REQUIRED ACTION 1:
Can you reproduce the SATA timeout thread word for word, beginning at the words "Thanks for the" and stopping after "Quote:> It looks like one of your disk is dying."?
REQUIRED ACTION 2:
What does the SATA timeout thread say, summed up in two sentences?

EXCERPTED PASSAGE:

┌────────

It looks like one of your disk is dying.

Quote:> Not sure were to look for a solution. The problem occurred before and I
> replaced the disk it was pointing to.

Maybe is the controller or the cable, can you replace it just to test?

Davide

--
| You probably wouldn't worry about what people think of you if you
| could know how seldom they do.   -- Olin Miller.
|
|

 
 
 

sata problem / "pdc-ultra: [warning] disk9 ATA timeout"

Post by gary arti » Sat, 13 Mar 2004 04:49:36


Thanks for the quick reply. see below...



>> pid 38985860, scsi2, channel 0, id 0, lun 0 Read (10) 00 18 26 b0 47 00 00 08 00
>> pid 38987973, scsi2, channel 0, id 0, lun 0 Read (10) 00 18 fe b0 47 00 00 08 00
>> pid 38989382, scsi2, channel 0, id 0, lun 0 Read (10) 00 12 8d 5a f7 00 00 08 00

Are you fairly certain (via codes returned)?

Quote:> It looks like one of your disk is dying.

>> Not sure were to look for a solution. The problem occurred before and I
>> replaced the disk it was pointing to.

> Maybe is the controller or the cable, can you replace it just to test?

In the past I tried swapping the controllers but the problem did _not_
follow. I didn't change sata cables thou...
Quote:

> Davide

 
 
 

sata problem / "pdc-ultra: [warning] disk9 ATA timeout"

Post by Davide Bianch » Sat, 13 Mar 2004 05:30:49



> Are you fairly certain (via codes returned)?

Well, when you keep receiving errors always from the same disk
(scsi id, lun etc. are the same), it's usually a problem with the
disk, but if you changed the disk...

Quote:> In the past I tried swapping the controllers but the problem did _not_
> follow. I didn't change sata cables thou...

Then maybe is just a cable.

Davide

--
| "There are two ways of disliking poetry; one way is to dislike it, the
| other is to read Pope."   -- Oscar Wilde
|
|

 
 
 

sata problem / "pdc-ultra: [warning] disk9 ATA timeout"

Post by gary arti » Sat, 13 Mar 2004 05:35:11




>> Are you fairly certain (via codes returned)?

> Well, when you keep receiving errors always from the same disk
> (scsi id, lun etc. are the same), it's usually a problem with the
> disk, but if you changed the disk...

I'll give it a try. Just seems strange that 2 disks on the same controller
would fail within a 2-3 month period. I thought it could be power supply
related, since I have 7 disk installed. I'll try replacing the cable
first, then the disk. If you have any other analysis tools you recommend
let me know...Thanks for your help!
Quote:

>> In the past I tried swapping the controllers but the problem did _not_
>> follow. I didn't change sata cables thou...

> Then maybe is just a cable.

> Davide

└────────

RECORDED DATA:
┌────────

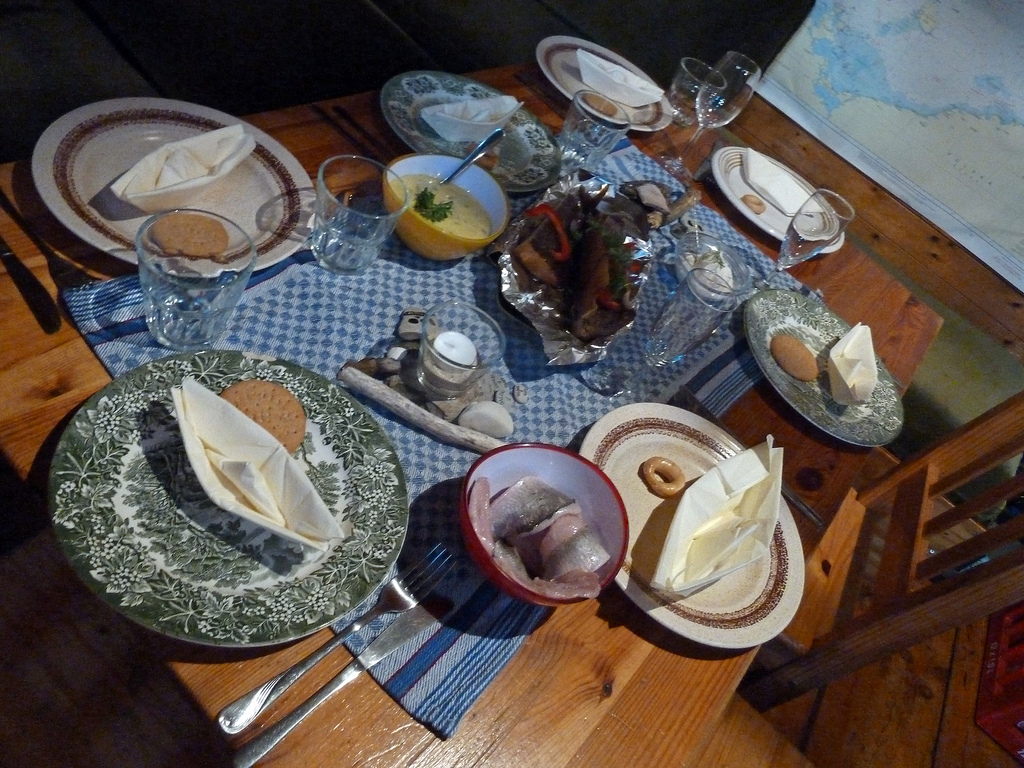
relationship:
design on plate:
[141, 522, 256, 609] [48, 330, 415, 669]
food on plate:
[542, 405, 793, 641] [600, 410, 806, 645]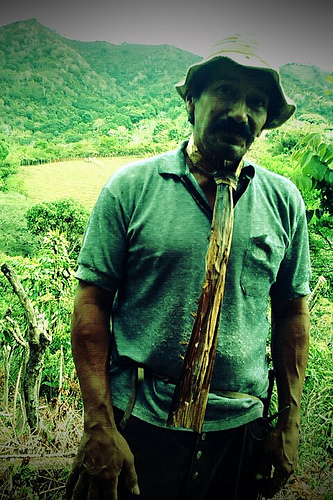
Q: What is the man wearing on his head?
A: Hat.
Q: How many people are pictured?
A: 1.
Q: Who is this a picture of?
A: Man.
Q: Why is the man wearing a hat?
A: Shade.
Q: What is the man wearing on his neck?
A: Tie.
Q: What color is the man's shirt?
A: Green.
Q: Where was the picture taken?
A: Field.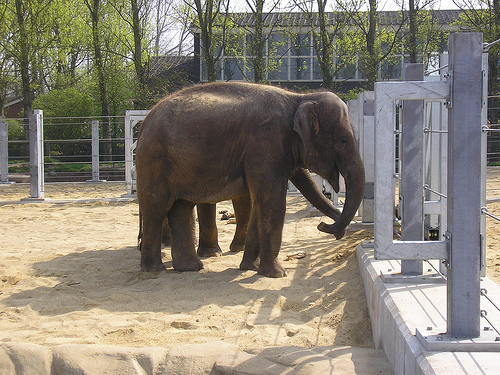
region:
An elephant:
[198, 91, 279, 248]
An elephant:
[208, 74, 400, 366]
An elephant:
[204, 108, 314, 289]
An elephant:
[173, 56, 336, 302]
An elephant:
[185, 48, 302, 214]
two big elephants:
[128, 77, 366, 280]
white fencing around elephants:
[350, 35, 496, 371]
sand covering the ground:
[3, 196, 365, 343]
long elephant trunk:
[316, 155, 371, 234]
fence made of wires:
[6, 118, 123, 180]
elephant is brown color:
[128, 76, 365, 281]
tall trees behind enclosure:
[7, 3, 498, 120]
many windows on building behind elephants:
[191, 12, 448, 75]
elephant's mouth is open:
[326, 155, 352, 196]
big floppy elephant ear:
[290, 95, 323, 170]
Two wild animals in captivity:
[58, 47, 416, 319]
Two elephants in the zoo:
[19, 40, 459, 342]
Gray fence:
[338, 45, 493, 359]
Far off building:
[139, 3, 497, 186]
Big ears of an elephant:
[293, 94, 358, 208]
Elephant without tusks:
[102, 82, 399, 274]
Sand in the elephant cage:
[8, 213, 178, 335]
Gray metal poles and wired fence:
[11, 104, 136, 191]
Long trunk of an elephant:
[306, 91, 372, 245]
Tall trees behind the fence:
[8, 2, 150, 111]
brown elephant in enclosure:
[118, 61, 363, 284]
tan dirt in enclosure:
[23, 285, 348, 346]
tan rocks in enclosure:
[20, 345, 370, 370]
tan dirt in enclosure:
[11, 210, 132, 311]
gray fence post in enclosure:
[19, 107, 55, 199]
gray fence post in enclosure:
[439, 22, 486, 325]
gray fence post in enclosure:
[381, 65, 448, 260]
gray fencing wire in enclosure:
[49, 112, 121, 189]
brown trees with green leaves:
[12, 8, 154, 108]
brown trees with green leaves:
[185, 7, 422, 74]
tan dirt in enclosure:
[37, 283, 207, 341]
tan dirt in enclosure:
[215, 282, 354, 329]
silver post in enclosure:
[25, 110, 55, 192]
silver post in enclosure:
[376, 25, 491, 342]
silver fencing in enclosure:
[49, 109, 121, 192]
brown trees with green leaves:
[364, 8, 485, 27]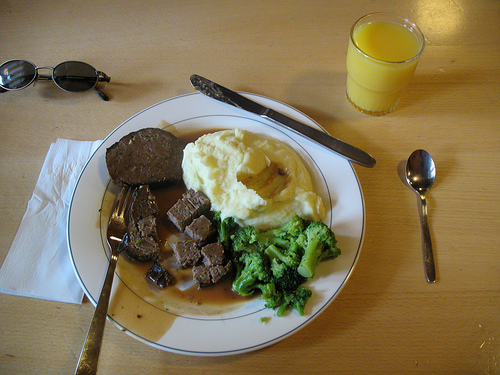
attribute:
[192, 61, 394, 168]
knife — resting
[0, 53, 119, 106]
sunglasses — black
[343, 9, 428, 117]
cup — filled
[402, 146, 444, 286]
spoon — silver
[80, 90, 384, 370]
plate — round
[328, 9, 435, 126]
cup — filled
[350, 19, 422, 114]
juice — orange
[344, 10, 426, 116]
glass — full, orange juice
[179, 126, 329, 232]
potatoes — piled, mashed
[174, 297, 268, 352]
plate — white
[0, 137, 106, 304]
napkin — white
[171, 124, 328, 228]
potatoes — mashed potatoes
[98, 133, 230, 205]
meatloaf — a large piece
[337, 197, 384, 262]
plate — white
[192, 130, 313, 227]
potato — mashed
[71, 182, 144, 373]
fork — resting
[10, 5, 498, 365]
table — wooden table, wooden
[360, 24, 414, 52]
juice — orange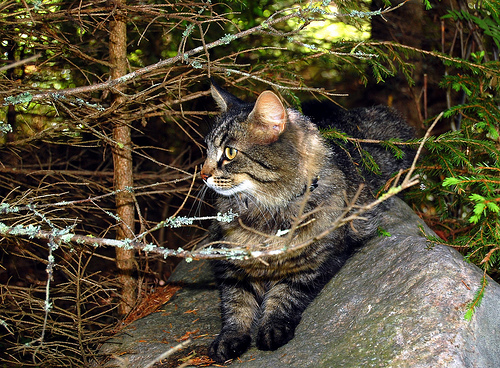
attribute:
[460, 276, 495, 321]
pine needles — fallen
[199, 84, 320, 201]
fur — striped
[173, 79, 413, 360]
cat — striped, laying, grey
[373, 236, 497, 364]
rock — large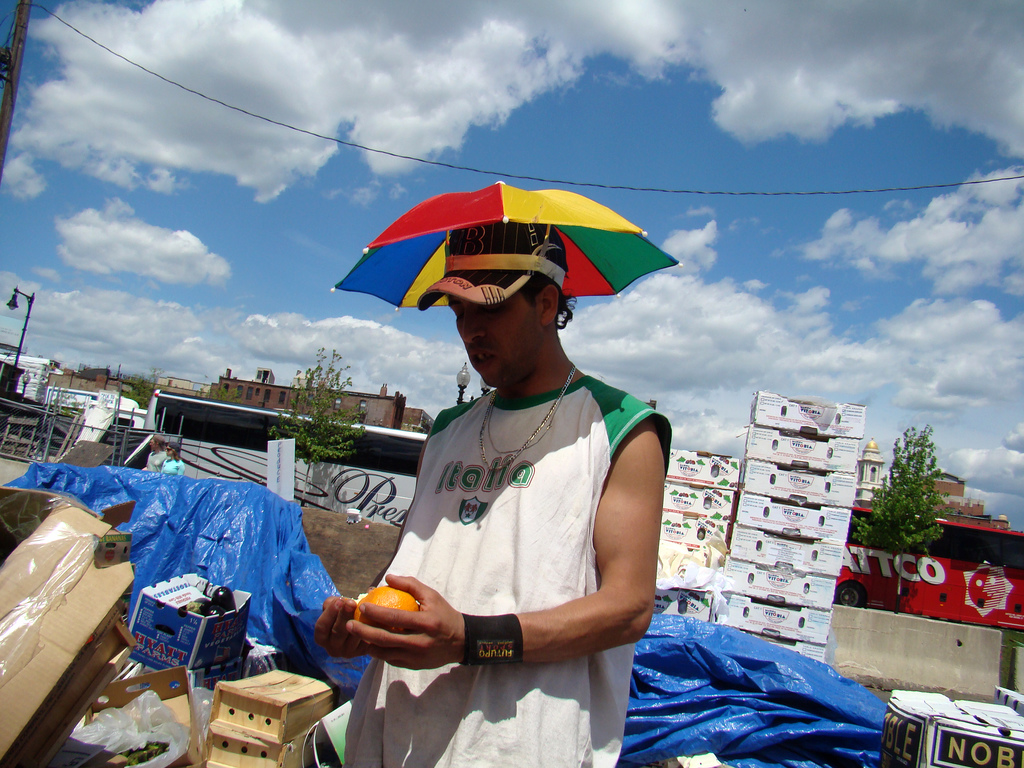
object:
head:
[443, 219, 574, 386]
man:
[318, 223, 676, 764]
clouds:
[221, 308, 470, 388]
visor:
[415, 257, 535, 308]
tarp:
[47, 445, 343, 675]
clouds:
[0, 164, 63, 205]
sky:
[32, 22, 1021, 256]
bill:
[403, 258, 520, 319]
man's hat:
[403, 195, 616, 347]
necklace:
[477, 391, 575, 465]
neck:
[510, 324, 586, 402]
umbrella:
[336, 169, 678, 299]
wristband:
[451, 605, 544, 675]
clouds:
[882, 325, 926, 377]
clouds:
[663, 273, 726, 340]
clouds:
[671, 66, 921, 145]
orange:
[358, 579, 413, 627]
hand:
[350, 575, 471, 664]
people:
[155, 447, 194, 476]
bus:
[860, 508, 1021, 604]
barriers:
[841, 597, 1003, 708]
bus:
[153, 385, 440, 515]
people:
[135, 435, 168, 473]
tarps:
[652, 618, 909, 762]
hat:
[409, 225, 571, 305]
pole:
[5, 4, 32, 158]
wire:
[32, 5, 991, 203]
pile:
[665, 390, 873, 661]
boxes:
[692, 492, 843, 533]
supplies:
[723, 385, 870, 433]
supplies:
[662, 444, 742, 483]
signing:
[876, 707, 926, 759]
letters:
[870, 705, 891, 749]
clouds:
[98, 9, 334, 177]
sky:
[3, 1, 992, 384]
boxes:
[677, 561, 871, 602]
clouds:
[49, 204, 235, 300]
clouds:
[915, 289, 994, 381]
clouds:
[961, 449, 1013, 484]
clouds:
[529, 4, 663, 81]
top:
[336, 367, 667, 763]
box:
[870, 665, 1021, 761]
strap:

└────────

PROBLEM SOLUTION 1:
Thanks for the quick reply. see below...



>> pid 38985860, scsi2, channel 0, id 0, lun 0 Read (10) 00 18 26 b0 47 00 00 08 00
>> pid 38987973, scsi2, channel 0, id 0, lun 0 Read (10) 00 18 fe b0 47 00 00 08 00
>> pid 38989382, scsi2, channel 0, id 0, lun 0 Read (10) 00 12 8d 5a f7 00 00 08 00

Are you fairly certain (via codes returned)?

Quote:> It looks like one of your disk is dying.

PROBLEM SOLUTION 2:
A poster getting ATA timeout warnings had already replaced the disk the errors pointed to, and a reply suggested the disk was dying or that the controller or cable was at fault. Because swapping controllers earlier had not moved the problem and the SATA cables were never changed, the poster planned to replace the cable first and then the disk.